Welcome to the Psychedelic Blog. I write about the impact of Psychedelics on Grieving, Relationships, Culture & Death.

This Week: For most of my life, dreams felt random & forgettable. Then they started to feel like rehearsals.


May, 1979.

As he gazed out over the airport, watching planes take off one after another, David Booth noticed an American Airlines jet taxiing down the runway. Its metallic silver fuselage bore the classic “AA” logo, framing the image of a bird. It was a beautiful plane.

At first, everything seemed normal.

But moments after takeoff, the aircraft banked sharply to the left. It suddenly looked completely out of control. Within seconds it began descending rapidly before crashing nose first into the ground, erupting into a massive fireball. David was certain there could be no survivors…he had just witnessed a tragedy.

He jolted awake.

It had been a dream, but unlike any he had ever experienced. He was drenched in sweat & convinced what he had just seen was real. It only got worse. David would continue to have this exact same dream for ten consecutive nights.

The experience felt so vivid & so visceral that he eventually called the Federal Aviation Administration. To his surprise, the agent who answered actually listened…he was not dismissed as a crank. But without a flight number, or any real specificity beyond a vague sense that the crash happened in Chicago, there was nothing they could do.

■ **REQUIRED TASKS**:
1. In the blog excerpt, why could the Federal Aviation Administration do nothing about David Booth's call?
2. Translate this sentence from the blog excerpt into Spanish: "At first, everything seemed normal."
3. Answer these questions from the blog excerpt:
(a) What month and year does the account begin in?
(b) What logo did the jet's fuselage bear?
(c) For how many consecutive nights did David have the same dream?

(Items from a data source)
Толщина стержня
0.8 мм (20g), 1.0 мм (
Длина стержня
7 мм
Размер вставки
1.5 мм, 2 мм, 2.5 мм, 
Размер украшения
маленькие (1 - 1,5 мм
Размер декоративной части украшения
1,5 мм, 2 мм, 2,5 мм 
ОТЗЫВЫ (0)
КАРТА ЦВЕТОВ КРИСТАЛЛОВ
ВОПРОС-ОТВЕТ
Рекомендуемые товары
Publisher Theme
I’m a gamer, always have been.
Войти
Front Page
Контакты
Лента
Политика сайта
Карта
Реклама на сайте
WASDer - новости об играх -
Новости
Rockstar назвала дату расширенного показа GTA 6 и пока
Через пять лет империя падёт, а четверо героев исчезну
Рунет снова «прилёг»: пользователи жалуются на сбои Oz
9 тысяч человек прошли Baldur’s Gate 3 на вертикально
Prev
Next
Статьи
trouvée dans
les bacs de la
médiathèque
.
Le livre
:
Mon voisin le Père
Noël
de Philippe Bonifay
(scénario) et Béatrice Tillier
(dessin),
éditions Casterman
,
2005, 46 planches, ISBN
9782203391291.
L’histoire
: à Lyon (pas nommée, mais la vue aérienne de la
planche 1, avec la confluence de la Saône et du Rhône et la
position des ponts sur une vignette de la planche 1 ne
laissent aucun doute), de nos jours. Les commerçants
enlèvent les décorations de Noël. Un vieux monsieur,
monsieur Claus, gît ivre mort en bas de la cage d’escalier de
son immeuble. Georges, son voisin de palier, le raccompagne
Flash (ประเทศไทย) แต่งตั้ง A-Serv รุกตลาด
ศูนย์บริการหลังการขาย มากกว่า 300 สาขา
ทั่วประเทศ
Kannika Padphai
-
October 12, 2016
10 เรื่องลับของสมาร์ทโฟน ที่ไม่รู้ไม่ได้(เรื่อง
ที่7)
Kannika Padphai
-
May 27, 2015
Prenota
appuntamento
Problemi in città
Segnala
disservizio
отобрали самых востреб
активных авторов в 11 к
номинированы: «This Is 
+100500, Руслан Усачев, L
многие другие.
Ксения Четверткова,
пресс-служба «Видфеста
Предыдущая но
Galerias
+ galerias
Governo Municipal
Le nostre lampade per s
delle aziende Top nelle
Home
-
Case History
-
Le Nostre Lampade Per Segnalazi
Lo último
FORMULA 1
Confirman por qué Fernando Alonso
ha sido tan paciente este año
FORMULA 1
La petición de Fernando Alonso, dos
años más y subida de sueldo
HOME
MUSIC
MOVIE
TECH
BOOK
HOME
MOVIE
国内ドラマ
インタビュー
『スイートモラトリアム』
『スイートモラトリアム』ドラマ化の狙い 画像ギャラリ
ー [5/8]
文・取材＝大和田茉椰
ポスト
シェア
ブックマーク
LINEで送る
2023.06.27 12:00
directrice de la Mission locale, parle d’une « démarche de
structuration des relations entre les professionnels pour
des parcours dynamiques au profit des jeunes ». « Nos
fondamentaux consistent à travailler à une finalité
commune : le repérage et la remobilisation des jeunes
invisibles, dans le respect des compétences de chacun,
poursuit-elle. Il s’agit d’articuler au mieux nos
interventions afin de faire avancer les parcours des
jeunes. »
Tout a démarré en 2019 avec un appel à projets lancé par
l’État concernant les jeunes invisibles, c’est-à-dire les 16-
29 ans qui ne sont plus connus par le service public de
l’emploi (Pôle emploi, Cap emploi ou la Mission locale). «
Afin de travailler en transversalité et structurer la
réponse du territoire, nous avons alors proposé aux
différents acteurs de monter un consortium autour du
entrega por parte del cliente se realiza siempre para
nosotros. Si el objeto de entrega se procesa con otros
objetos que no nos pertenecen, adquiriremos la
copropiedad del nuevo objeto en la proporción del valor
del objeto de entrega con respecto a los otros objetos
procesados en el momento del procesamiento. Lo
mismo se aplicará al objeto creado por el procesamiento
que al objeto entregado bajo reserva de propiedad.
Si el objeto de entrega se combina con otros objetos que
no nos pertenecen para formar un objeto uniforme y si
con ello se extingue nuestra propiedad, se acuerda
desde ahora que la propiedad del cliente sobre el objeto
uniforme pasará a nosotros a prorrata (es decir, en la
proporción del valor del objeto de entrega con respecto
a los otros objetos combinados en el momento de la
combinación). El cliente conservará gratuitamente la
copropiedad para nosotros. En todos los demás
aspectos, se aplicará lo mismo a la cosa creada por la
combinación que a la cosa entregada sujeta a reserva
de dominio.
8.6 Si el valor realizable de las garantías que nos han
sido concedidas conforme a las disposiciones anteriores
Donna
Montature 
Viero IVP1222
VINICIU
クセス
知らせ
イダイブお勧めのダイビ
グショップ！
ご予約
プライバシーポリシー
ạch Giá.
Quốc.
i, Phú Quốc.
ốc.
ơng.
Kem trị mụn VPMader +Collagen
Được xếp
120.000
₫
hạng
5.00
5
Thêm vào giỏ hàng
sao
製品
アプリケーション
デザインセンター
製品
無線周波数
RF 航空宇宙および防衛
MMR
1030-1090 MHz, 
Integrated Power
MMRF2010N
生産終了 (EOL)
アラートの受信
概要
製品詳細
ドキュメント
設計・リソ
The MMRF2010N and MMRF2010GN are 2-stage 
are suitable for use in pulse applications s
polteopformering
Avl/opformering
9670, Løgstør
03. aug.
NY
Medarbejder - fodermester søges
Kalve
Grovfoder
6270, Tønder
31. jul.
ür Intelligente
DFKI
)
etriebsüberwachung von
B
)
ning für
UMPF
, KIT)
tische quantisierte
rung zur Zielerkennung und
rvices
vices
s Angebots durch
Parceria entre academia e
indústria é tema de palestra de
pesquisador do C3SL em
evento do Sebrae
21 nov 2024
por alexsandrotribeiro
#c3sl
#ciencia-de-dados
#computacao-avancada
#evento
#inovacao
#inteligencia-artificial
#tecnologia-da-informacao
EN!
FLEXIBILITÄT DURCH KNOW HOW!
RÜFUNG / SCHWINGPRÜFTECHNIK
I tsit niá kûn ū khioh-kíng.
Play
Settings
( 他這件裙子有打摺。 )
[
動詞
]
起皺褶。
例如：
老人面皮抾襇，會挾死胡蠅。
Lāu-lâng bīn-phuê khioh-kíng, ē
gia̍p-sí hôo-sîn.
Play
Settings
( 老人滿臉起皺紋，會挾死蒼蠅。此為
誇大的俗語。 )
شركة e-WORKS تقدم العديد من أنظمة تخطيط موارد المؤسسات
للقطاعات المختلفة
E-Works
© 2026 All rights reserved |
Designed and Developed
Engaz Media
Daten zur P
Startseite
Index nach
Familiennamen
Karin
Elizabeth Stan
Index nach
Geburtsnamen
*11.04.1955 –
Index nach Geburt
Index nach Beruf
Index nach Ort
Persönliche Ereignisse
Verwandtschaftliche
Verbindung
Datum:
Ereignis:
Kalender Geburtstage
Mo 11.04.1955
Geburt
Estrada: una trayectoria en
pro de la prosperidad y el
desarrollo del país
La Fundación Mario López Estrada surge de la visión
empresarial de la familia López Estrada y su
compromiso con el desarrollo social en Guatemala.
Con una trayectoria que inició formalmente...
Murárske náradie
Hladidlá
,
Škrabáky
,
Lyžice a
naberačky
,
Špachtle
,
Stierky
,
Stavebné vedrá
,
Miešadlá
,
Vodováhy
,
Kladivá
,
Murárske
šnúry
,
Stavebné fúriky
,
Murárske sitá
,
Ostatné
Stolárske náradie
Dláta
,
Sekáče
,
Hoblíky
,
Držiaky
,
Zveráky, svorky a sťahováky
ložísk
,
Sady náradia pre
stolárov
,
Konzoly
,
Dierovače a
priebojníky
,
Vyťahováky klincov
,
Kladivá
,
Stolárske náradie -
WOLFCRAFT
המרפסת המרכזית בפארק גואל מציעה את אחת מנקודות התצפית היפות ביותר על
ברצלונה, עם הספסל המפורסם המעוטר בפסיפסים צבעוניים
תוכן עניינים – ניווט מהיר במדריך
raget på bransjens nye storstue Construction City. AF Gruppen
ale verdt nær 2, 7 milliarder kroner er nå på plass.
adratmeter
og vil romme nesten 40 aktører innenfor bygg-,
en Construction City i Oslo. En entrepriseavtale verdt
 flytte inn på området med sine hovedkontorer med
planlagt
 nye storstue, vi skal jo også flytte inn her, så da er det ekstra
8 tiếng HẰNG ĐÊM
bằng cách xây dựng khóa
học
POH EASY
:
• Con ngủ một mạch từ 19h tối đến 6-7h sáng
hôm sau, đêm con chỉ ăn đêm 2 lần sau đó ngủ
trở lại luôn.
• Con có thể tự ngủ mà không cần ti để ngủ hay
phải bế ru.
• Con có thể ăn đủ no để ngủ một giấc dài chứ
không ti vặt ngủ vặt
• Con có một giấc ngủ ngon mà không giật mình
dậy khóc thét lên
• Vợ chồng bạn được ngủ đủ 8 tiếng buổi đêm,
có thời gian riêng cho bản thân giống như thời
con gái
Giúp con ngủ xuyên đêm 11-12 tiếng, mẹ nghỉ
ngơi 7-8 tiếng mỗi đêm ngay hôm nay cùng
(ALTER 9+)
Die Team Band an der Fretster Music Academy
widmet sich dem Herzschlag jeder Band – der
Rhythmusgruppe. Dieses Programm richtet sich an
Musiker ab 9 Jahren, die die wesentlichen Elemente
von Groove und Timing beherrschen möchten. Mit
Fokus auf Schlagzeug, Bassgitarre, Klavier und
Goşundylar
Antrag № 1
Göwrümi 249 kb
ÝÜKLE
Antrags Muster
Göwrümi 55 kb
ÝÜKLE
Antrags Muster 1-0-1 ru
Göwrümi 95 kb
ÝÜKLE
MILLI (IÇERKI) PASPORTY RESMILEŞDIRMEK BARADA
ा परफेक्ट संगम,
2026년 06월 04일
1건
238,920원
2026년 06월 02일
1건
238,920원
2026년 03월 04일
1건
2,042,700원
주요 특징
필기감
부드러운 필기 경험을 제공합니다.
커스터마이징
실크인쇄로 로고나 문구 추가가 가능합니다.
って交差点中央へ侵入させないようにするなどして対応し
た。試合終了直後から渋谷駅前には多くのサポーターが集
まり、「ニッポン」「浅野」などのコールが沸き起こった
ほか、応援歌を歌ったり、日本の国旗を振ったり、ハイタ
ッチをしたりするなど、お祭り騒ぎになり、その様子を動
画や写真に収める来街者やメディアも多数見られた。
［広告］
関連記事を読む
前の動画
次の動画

■ **RESULTS FOR THE EXERCISE**:
1. He had no flight number and no real detail beyond a vague sense that the crash happened in Chicago, so there was nothing they could act on.

2. Al principio, todo parecía normal.

3.
(a) May, 1979.
(b) The classic "AA" logo, framing the image of a bird.
(c) Ten.